Can you give me examples of games that use origin rebasing, and games that use double precision? What do games like TES2: Daggerfall, TES5: Skyrim, ArmA 3, rFactor, Just Cause 2 and Test Drive Unlimited use, to name a few out of the top of my head that I know handle huge maps nicely?
I guess I’ll have to modify the netcode as well. UDK had 64 player limit, but it was already lagging quite a bit long before a full server. rFactor, which was one of the best racing simulators until recently, can handle both huge tracks and up to 100 cars on track without much sweat. The dedicated server even has a setting for the bandwidth:
I also know there are ArmA 2 servers with 200 players and 2000 bots…
There is a mod for Skyrim in the works that aims to have the whole Tamriel as a single seamless playable area, in the moding team’s blog they said that they were running into accuracy issues but changed some stuff in the configs and it’s all good now. I’m pretty sure Tamriel is bigger than UDK’s limit of 10.5km x 10.5km. Actually there are similar mods for Morrowind and Oblivion as well.
Unless things have changed, implementing Bullet is going to be a lot of work for not much gain - PhysX from what I recall is actually a good bit faster (talking CPU implementations for both).
What you probably want to do is get it set up and test it first (using origin rebasing) and see where the bottlenecks lie.
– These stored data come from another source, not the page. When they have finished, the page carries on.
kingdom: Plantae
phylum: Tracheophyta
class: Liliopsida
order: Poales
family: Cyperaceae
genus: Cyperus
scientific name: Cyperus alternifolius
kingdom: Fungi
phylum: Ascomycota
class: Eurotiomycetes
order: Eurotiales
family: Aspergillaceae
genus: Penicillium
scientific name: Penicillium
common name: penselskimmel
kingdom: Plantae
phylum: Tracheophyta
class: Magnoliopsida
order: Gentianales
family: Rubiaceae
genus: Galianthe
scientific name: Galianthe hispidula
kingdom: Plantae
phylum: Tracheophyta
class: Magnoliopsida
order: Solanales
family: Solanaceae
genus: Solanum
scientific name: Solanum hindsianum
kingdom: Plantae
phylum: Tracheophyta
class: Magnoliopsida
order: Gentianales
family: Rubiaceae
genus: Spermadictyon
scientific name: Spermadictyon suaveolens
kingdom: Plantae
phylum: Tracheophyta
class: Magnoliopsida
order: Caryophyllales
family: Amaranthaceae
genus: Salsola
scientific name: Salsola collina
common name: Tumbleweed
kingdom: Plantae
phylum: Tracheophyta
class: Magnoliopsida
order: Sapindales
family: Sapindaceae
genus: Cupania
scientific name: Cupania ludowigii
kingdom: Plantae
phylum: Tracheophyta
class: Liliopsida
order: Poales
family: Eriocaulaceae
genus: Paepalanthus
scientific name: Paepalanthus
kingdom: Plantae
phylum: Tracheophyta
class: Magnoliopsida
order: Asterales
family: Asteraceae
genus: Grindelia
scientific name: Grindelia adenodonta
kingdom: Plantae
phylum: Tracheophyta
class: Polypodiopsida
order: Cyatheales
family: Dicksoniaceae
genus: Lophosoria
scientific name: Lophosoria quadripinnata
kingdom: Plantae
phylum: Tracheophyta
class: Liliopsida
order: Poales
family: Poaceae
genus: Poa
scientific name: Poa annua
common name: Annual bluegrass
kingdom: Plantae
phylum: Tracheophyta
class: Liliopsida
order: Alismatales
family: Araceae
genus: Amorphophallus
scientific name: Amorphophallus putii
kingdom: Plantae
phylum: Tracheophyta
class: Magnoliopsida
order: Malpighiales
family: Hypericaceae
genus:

As far as I know PhysX doesn’t support soft body physics, it also only has CUDA for GPU acceleration, Bullet has soft body physics, and supports CUDA as well as OpenCL, and is open source so I can modify it. But yeat, I will not hurry up too much with that, I’m first gonna experiment around a bit.
PhysX does indeed support soft body physics - though I don’t know if UE4 has it integrated.
As for GPU acceleration - that’s only useful for misc non-gameplay-affecting objects like debris and stuff anyway - you’re not going to be able to use it to accelerate your car physics, if that’s what you’re getting at (CPU sim to GPU back to CPU for results is way too slow for main game simulation). Your mileage may vary though.
CPU physics should be plenty fast enough for 30+ cars.